Then, just as suddenly as it arrived, the increased error rate dropped to zero and the pipeline recovered back to full throttle around 11AM: crisis averted.

Yet, suddenly a little before 5PM the true chaos began: automated scaling systems that automatically increased the number of API submission systems to overcome latency variability had rapidly reached their preset soft and hard maximums. In short, to maintain a fixed API submission rate of X API calls per second when each API call can take anywhere from 1 second to 10 seconds on average and up to 70+ seconds in edge cases, there is an orchestration system that automatically scales up the cluster size devoted to API submission. This automated scaling had reached its safety margins as it attempted to overcome a sharp rise in API latency.

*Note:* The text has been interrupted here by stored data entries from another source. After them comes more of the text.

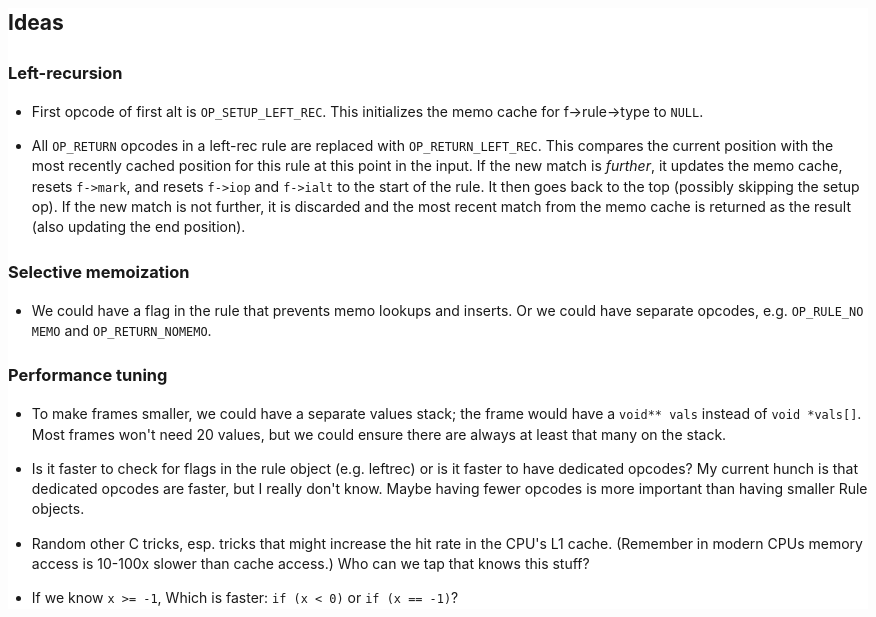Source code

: Ideas
-----

### Left-recursion

- First opcode of first alt is `OP_SETUP_LEFT_REC`.  This initializes
  the memo cache for f->rule->type to `NULL`.

- All `OP_RETURN` opcodes in a left-rec rule are replaced with
  `OP_RETURN_LEFT_REC`.  This compares the current position with the
  most recently cached position for this rule at this point in the
  input.  If the new match is *further*, it updates the memo cache,
  resets `f->mark`, and resets `f->iop` and `f->ialt` to the start of
  the rule.  It then goes back to the top (possibly skipping the setup
  op).  If the new match is not further, it is discarded and the most
  recent match from the memo cache is returned as the result (also
  updating the end position).

### Selective memoization

- We could have a flag in the rule that prevents memo lookups and
  inserts.  Or we could have separate opcodes, e.g. `OP_RULE_NOMEMO`
  and `OP_RETURN_NOMEMO`.

### Performance tuning

- To make frames smaller, we could have a separate values stack; the
  frame would have a `void** vals` instead of `void *vals[]`.  Most
  frames won't need 20 values, but we could ensure there are always at
  least that many on the stack.

- Is it faster to check for flags in the rule object (e.g. leftrec) or
  is it faster to have dedicated opcodes?  My current hunch is that
  dedicated opcodes are faster, but I really don't know.  Maybe having
  fewer opcodes is more important than having smaller Rule objects.

- Random other C tricks, esp. tricks that might increase the hit rate
  in the CPU's L1 cache.  (Remember in modern CPUs memory access is
  10-100x slower than cache access.)  Who can we tap that knows this
  stuff?

- If we know `x >= -1`, Which is faster: `if (x < 0)` or `if (x == -1)`?
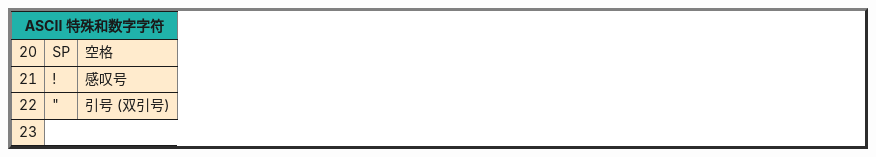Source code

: </td>
</tr>
</table>


<table id="table2" border="3">
<tr bgcolor="lightseagreen">
<th align="middle" colspan="3" height="16">
ASCII 特殊和数字字符

</th>
</tr>
<tr bgcolor="blanchedalmond">
<td height="16">
20

</td>
<td height="16">
SP

</td>
<td height="16">
空格

</td>
</tr>
<tr bgcolor="blanchedalmond">
<td height="16">
21

</td>
<td height="16">
!

</td>
<td height="16">
感叹号

</td>
</tr>
<tr bgcolor="blanchedalmond">
<td height="16">
22

</td>
<td height="16">
"

</td>
<td height="16">
引号 (双引号)

</td>
</tr>
<tr bgcolor="blanchedalmond">
<td height="16">
23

In this case, the graphs below don't capture that that all-important >p99 top-bound latency, in which the outlier latency increased from around 15s to 70-90s. To maintain the target API QPS under these conditions required completely rearchitecting for a second time how we handled our montage-OCR split. While before we had just a small number of dedicated OCR systems, this new latency environment required instead distributing the OCR processes across the entire fleet and keeping the per-VM QPS low enough that each VM could maintain a fixed QPS and across the entire fleet combined we could remain just precisely under the API quota.

While ultimately we were able to resume API saturation, this 24-hour period required considerable human intervention and complex technical rearchitecting and is a reminder of the complexities of working at scale with AI models and APIs and that the kinds of challenges that enterprises will encounter as they move to AI-first workloads are often more complex than from traditional CPU-based workloads.